[Dataset extract]

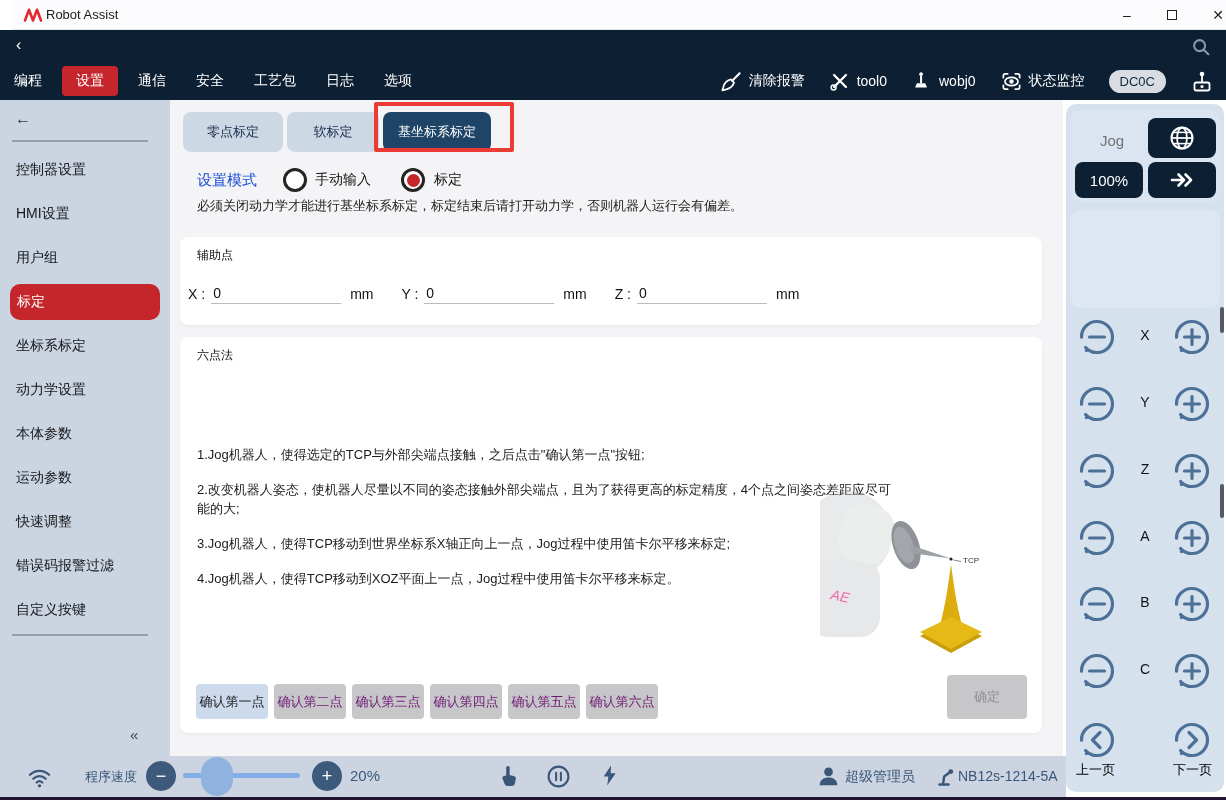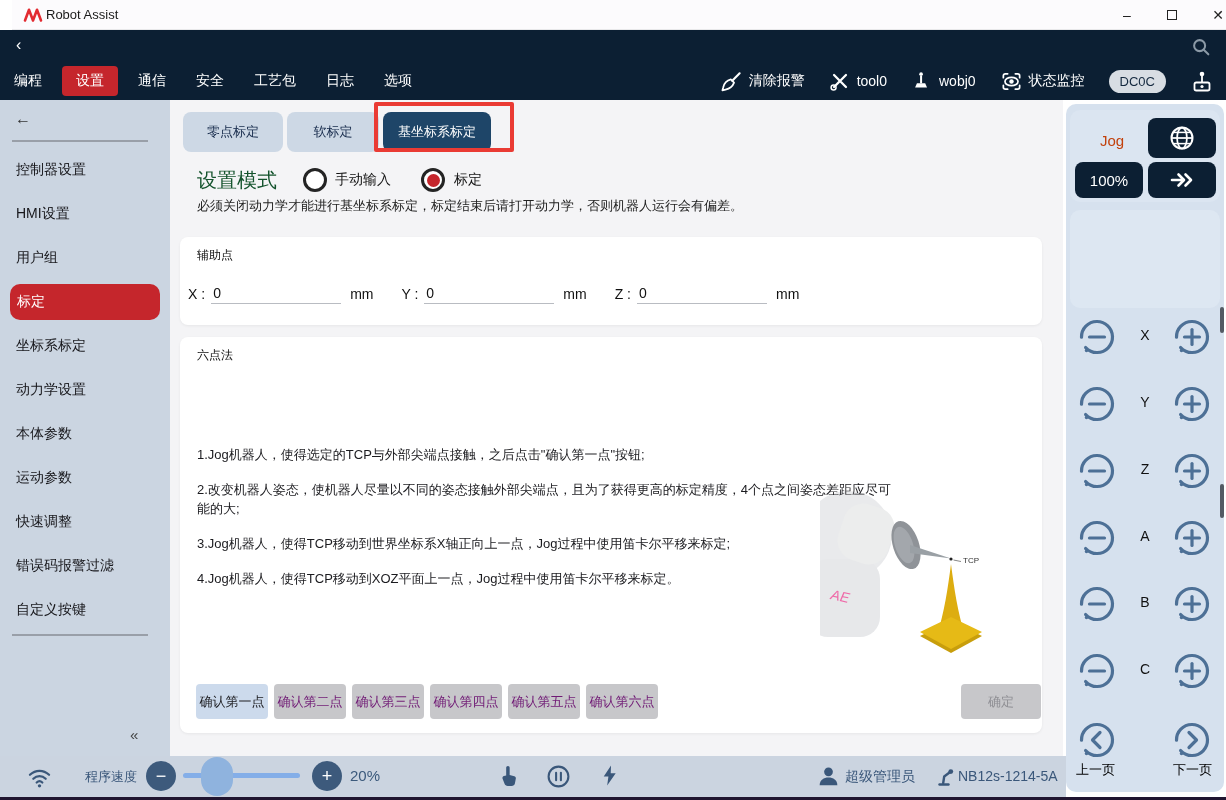--- a/index.html
+++ b/index.html
@@ -68,7 +68,7 @@
   
   #jog-panel { left:1066px; top:104px; width:158px; height:688px; background:#d6e1ee; border-radius:10px; }
   #jog-top-card { position:absolute; left:4px; top:6px; width:150px; height:92px; background:#dbe5f1; border-radius:10px; }
-  #jog-label { position:absolute; left:30px; top:22px; font-size:15px; color:#c2410c; }
+  #jog-label { position:absolute; left:30px; top:22px; font-size:15px; color:#737373; }
   .njbtn { position:absolute; background:#0c1f33; border-radius:8px; display:flex; align-items:center; justify-content:center; color:#fff; }
   #jog-globe { left:78px; top:8px; width:68px; height:40px; }
   #jog-speed { left:5px; top:52px; width:68px; height:36px; font-size:15px; }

[What to produce]
Give again only the lines of the material above that run from the one with "top:22px; font-size:15px; color:#c2410c;" through the end, both included, exactly as they appear.

[Answer space]
-  #jog-label { position:absolute; left:30px; top:22px; font-size:15px; color:#c2410c; }
+  #jog-label { position:absolute; left:30px; top:22px; font-size:15px; color:#737373; }
   .njbtn { position:absolute; background:#0c1f33; border-radius:8px; display:flex; align-items:center; justify-content:center; color:#fff; }
   #jog-globe { left:78px; top:8px; width:68px; height:40px; }
   #jog-speed { left:5px; top:52px; width:68px; height:36px; font-size:15px; }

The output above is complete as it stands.